Fue Castor quién respondió:
—Unos veinte minutos lo más tardar. Para entonces ya deberíamos haber terminado y regresado al Diábolo.
Ninguno de ellos era partidario de la política que llevaba el capitán del Águila Blanca y mucho menos cuando se dedicaba a la trata de esclavos. Sin embargo, en el mar existía la ley del pirata: quien lo encuentra se lo queda.
El Diábolo disparó los cañones rompiendo la silenciosa tranquilidad de la tarde. Solo dos proyectiles de catorce impactaron directamente en el barco que fue tomado por sorpresa.
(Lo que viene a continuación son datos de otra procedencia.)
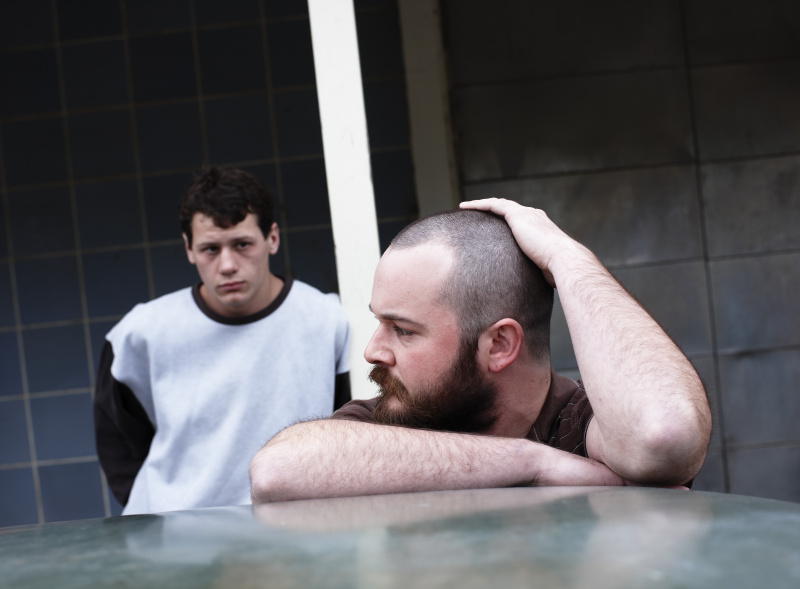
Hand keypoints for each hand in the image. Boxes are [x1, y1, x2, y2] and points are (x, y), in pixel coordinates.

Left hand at [460, 198, 582, 286]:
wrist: (562, 259)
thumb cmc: (556, 270)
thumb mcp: (544, 269)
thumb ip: (536, 271)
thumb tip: (531, 288)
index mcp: (541, 227)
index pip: (520, 220)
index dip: (507, 221)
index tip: (495, 227)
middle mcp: (533, 216)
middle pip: (508, 209)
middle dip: (493, 210)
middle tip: (477, 214)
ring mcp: (526, 214)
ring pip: (498, 204)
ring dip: (481, 205)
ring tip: (466, 208)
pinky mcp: (517, 215)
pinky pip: (493, 205)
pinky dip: (478, 205)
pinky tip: (465, 207)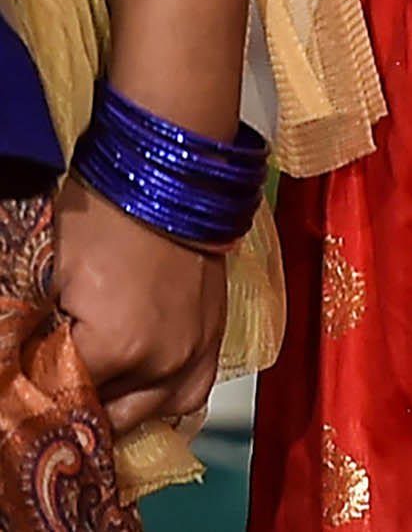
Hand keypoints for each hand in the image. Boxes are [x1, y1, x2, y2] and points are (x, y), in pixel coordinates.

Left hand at [49, 178, 223, 435]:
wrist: (171, 170)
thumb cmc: (107, 212)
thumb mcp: (51, 279)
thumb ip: (39, 339)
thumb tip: (24, 370)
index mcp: (122, 348)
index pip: (61, 400)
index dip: (34, 393)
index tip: (20, 383)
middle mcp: (167, 361)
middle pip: (106, 417)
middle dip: (75, 404)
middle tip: (51, 384)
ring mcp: (198, 349)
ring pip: (149, 412)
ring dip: (119, 406)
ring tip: (93, 387)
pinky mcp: (216, 331)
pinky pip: (190, 390)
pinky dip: (161, 393)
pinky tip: (138, 381)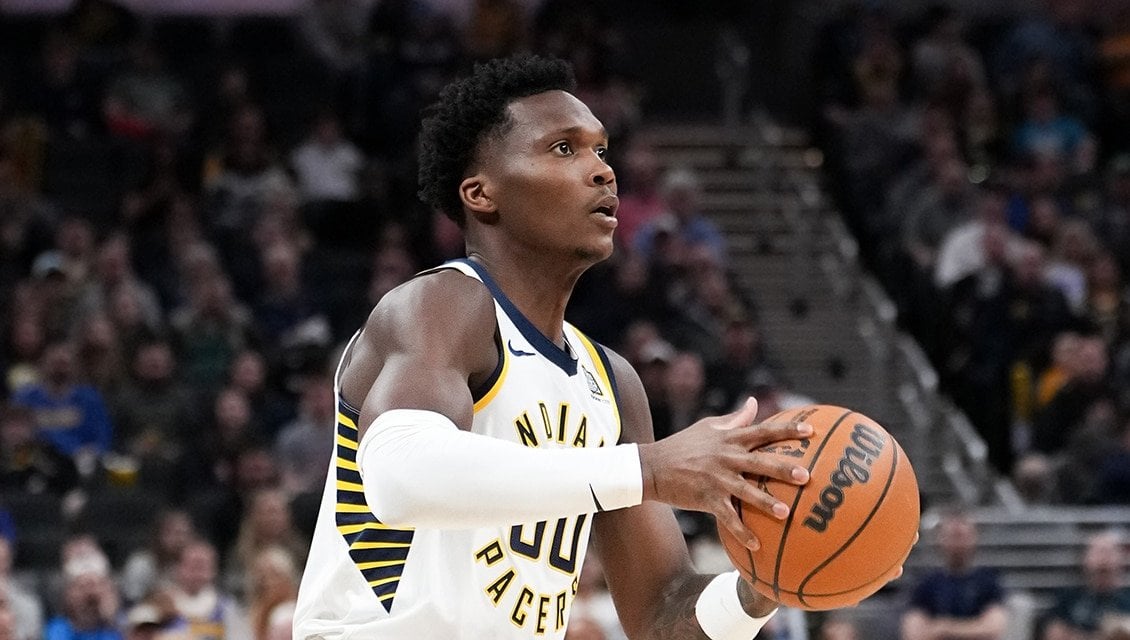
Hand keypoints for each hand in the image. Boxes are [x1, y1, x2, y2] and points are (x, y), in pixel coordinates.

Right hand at [637, 398, 811, 549]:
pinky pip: (727, 517)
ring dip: (766, 503)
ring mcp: (716, 479)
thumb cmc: (682, 445)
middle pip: (759, 462)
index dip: (787, 430)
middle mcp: (725, 457)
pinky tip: (757, 545)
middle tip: (807, 475)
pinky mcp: (706, 498)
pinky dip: (741, 531)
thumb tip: (755, 402)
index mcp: (728, 438)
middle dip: (783, 469)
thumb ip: (735, 418)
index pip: (763, 431)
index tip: (811, 431)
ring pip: (746, 491)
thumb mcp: (708, 426)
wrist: (651, 466)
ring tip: (786, 512)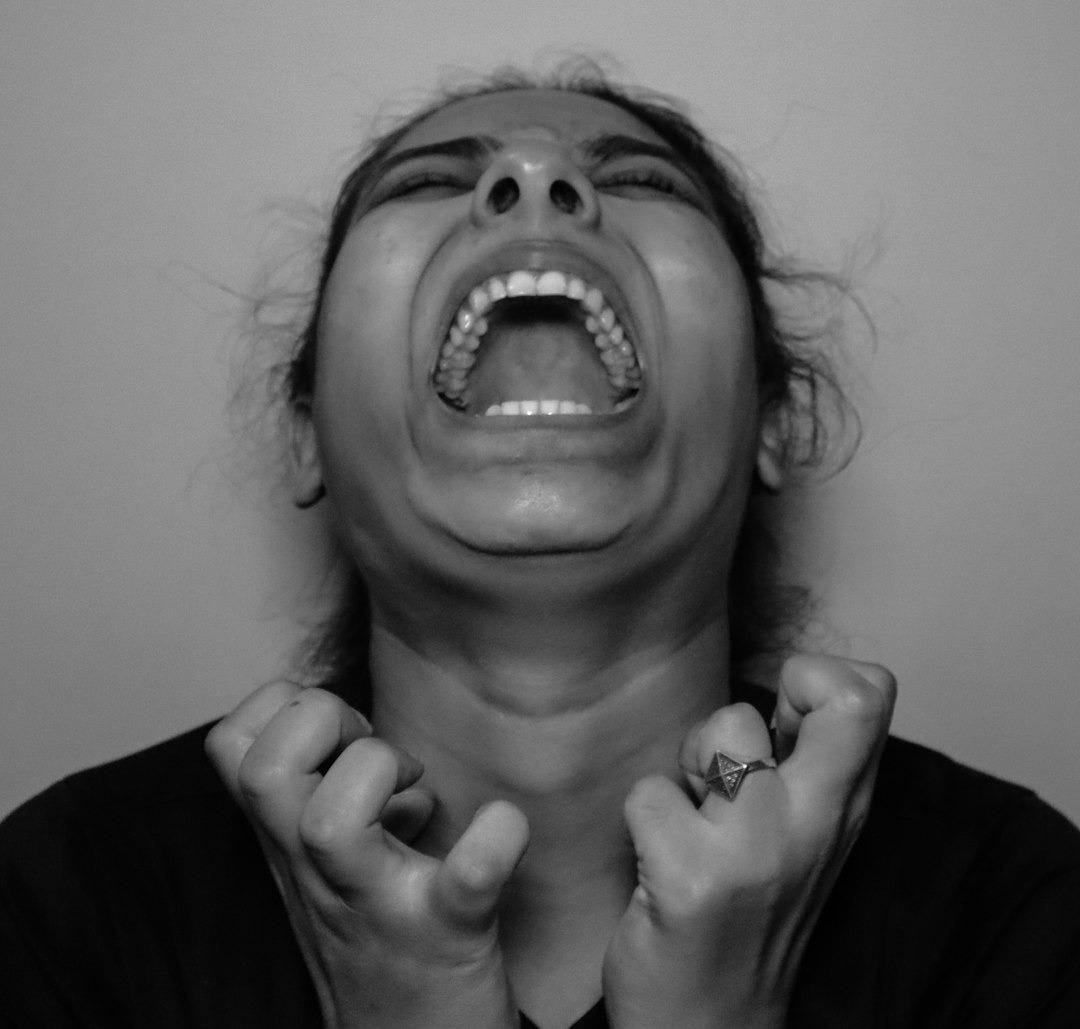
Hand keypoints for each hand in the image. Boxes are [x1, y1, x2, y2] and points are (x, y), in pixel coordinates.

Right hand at [205, 682, 528, 1028]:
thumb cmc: (376, 936)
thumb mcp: (331, 859)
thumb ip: (334, 793)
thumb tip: (376, 743)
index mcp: (288, 842)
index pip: (232, 743)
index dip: (283, 707)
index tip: (341, 731)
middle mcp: (317, 870)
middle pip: (262, 768)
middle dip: (320, 721)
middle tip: (377, 751)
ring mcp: (376, 902)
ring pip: (330, 823)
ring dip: (382, 772)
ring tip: (419, 792)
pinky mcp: (446, 932)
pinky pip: (466, 878)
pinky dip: (491, 840)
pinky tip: (501, 826)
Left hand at [603, 655, 895, 1028]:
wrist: (712, 1026)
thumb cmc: (748, 915)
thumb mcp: (803, 835)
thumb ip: (804, 759)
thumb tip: (785, 680)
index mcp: (844, 807)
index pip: (870, 691)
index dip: (816, 680)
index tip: (777, 726)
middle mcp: (816, 824)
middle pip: (837, 699)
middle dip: (761, 703)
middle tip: (729, 762)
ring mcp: (758, 851)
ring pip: (722, 729)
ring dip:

—¡Izad la bandera! —volvió a gritar el Gitano echando a correr hacia el lado de la embarcación situada más cerca del barco que iban a asaltar.
Segundos antes de que apareciera la bandera negra ondeando en lo alto del mástil se produjo un denso y completo silencio. De repente comenzaron los gritos y las carreras.
El ataque duró quince minutos exactos. Lo suficiente para que el Águila Blanca ni siquiera hiciese el intento de acercarse al descubrir que ya no tenían nada que hacer.
—Bells te exigirá su parte del botín.
—Cuando llegue el momento me preocuparé si hace falta. Aunque no creo que sea tan estúpido como para reclamarme nada. Antes de que quiera darse cuenta acabará colgado por sus fechorías o alimentando a los peces en el fondo del océano.
—Y tú también si él en verdad llega averiguar quién eres. Te tiene ojeriza, Gitano. Sabe que el Diábolo es la única embarcación que le impide convertirse en el dueño absoluto de los mares.
El capitán del Diábolo sonrió con presunción mientras sus ojos turquesas se clavaban en Simon con burla.
—¿Qué recomiendas que hagamos? ¿Cuál sería nuestro siguiente paso? —Le divertía cómo su compinche se preocupaba por él. Estaban en su camarote fumando puros y bebiendo vino de la mejor cosecha mientras el resto de la tripulación hacía balance.
—¿No contraía nupcias tu hermana? Tenemos la excusa perfecta para ir a Londres una temporada. Nadie será capaz de relacionarnos con esto.
El Gitano formó en su bonita boca un gesto de hastío y dejó escapar el aire por entre sus dientes. Sus compañeros pensaban que era demasiado guapo para ser pirata, en cambio no lo creían así las mujeres. Aunque eran pocas las que le hubiesen visto nunca a bordo del Diábolo.
—No me apetece nada volver a relacionarme con esas frívolas damitas de alcurnia, ni que barajen mi nombre entre los solteros de oro de la ciudad.
—Una coartada como esa es la que mejor te vendría, Gitano.
Después de pensarlo varios minutos mientras observaba cómo el humo de su puro ascendía en espiral hacía el techo, asintió con pesar:
—De acuerdo. Arreglad y limpiad el Diábolo. Y cambiad la bandera.
Lo que hizo después fue escribir una carta al ama de llaves de su plantación en Virginia. Por supuesto firmado con su verdadero nombre: Alexander Yaron.